◆ **TASK**
Copy all entries exactly, and wherever an entry holds a picture, leave that picture out.
── RECORDS FOR THE TASK
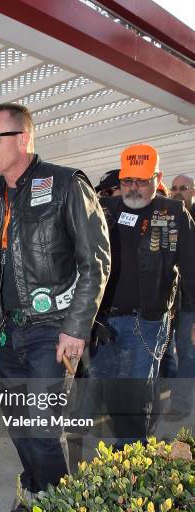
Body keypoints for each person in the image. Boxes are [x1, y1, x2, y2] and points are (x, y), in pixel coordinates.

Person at [0, 102, 110, 512]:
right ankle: (40, 498)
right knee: (19, 425)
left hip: (52, 327)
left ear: (25, 138)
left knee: (42, 425)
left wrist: (76, 328)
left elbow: (95, 262)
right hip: (10, 331)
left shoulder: (66, 184)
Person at [90, 144, 195, 445]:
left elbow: (192, 267)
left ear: (157, 177)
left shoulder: (173, 213)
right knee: (110, 391)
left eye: (141, 181)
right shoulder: (105, 210)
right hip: (105, 322)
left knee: (136, 395)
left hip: (146, 320)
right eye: (127, 181)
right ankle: (129, 447)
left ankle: (132, 452)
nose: (133, 188)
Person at [168, 174, 195, 419]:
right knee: (166, 351)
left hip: (190, 302)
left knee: (186, 350)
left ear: (193, 192)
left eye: (183, 188)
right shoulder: (167, 218)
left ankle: (180, 403)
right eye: (174, 188)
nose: (177, 192)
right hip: (168, 301)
────
◆ **YOUR SOLUTION**
Body keypoints for each person in the image. Boxes are [x1, y1, x2, y2] and points are (x, y), in pixel coordinates.

Person at [0, 102, 110, 512]:
right ankle: (40, 498)
right knee: (19, 425)
left hip: (52, 327)
left ear: (25, 138)
left knee: (42, 425)
left wrist: (76, 328)
left elbow: (95, 262)
right hip: (10, 331)
left shoulder: (66, 184)
Person at [90, 144, 195, 445]:
left elbow: (192, 267)
left ear: (157, 177)
left shoulder: (173, 213)
right knee: (110, 391)
left eye: (141, 181)
right shoulder: (105, 210)
right hip: (105, 322)
left knee: (136, 395)
left hip: (146, 320)
right eye: (127, 181)
right ankle: (129, 447)
left ankle: (132, 452)
nose: (133, 188)
Person at [168, 174, 195, 419]:
right knee: (166, 351)
left hip: (190, 302)
left knee: (186, 350)
left ear: (193, 192)
left eye: (183, 188)
right shoulder: (167, 218)
left ankle: (180, 403)
right eye: (174, 188)
nose: (177, 192)
right hip: (168, 301)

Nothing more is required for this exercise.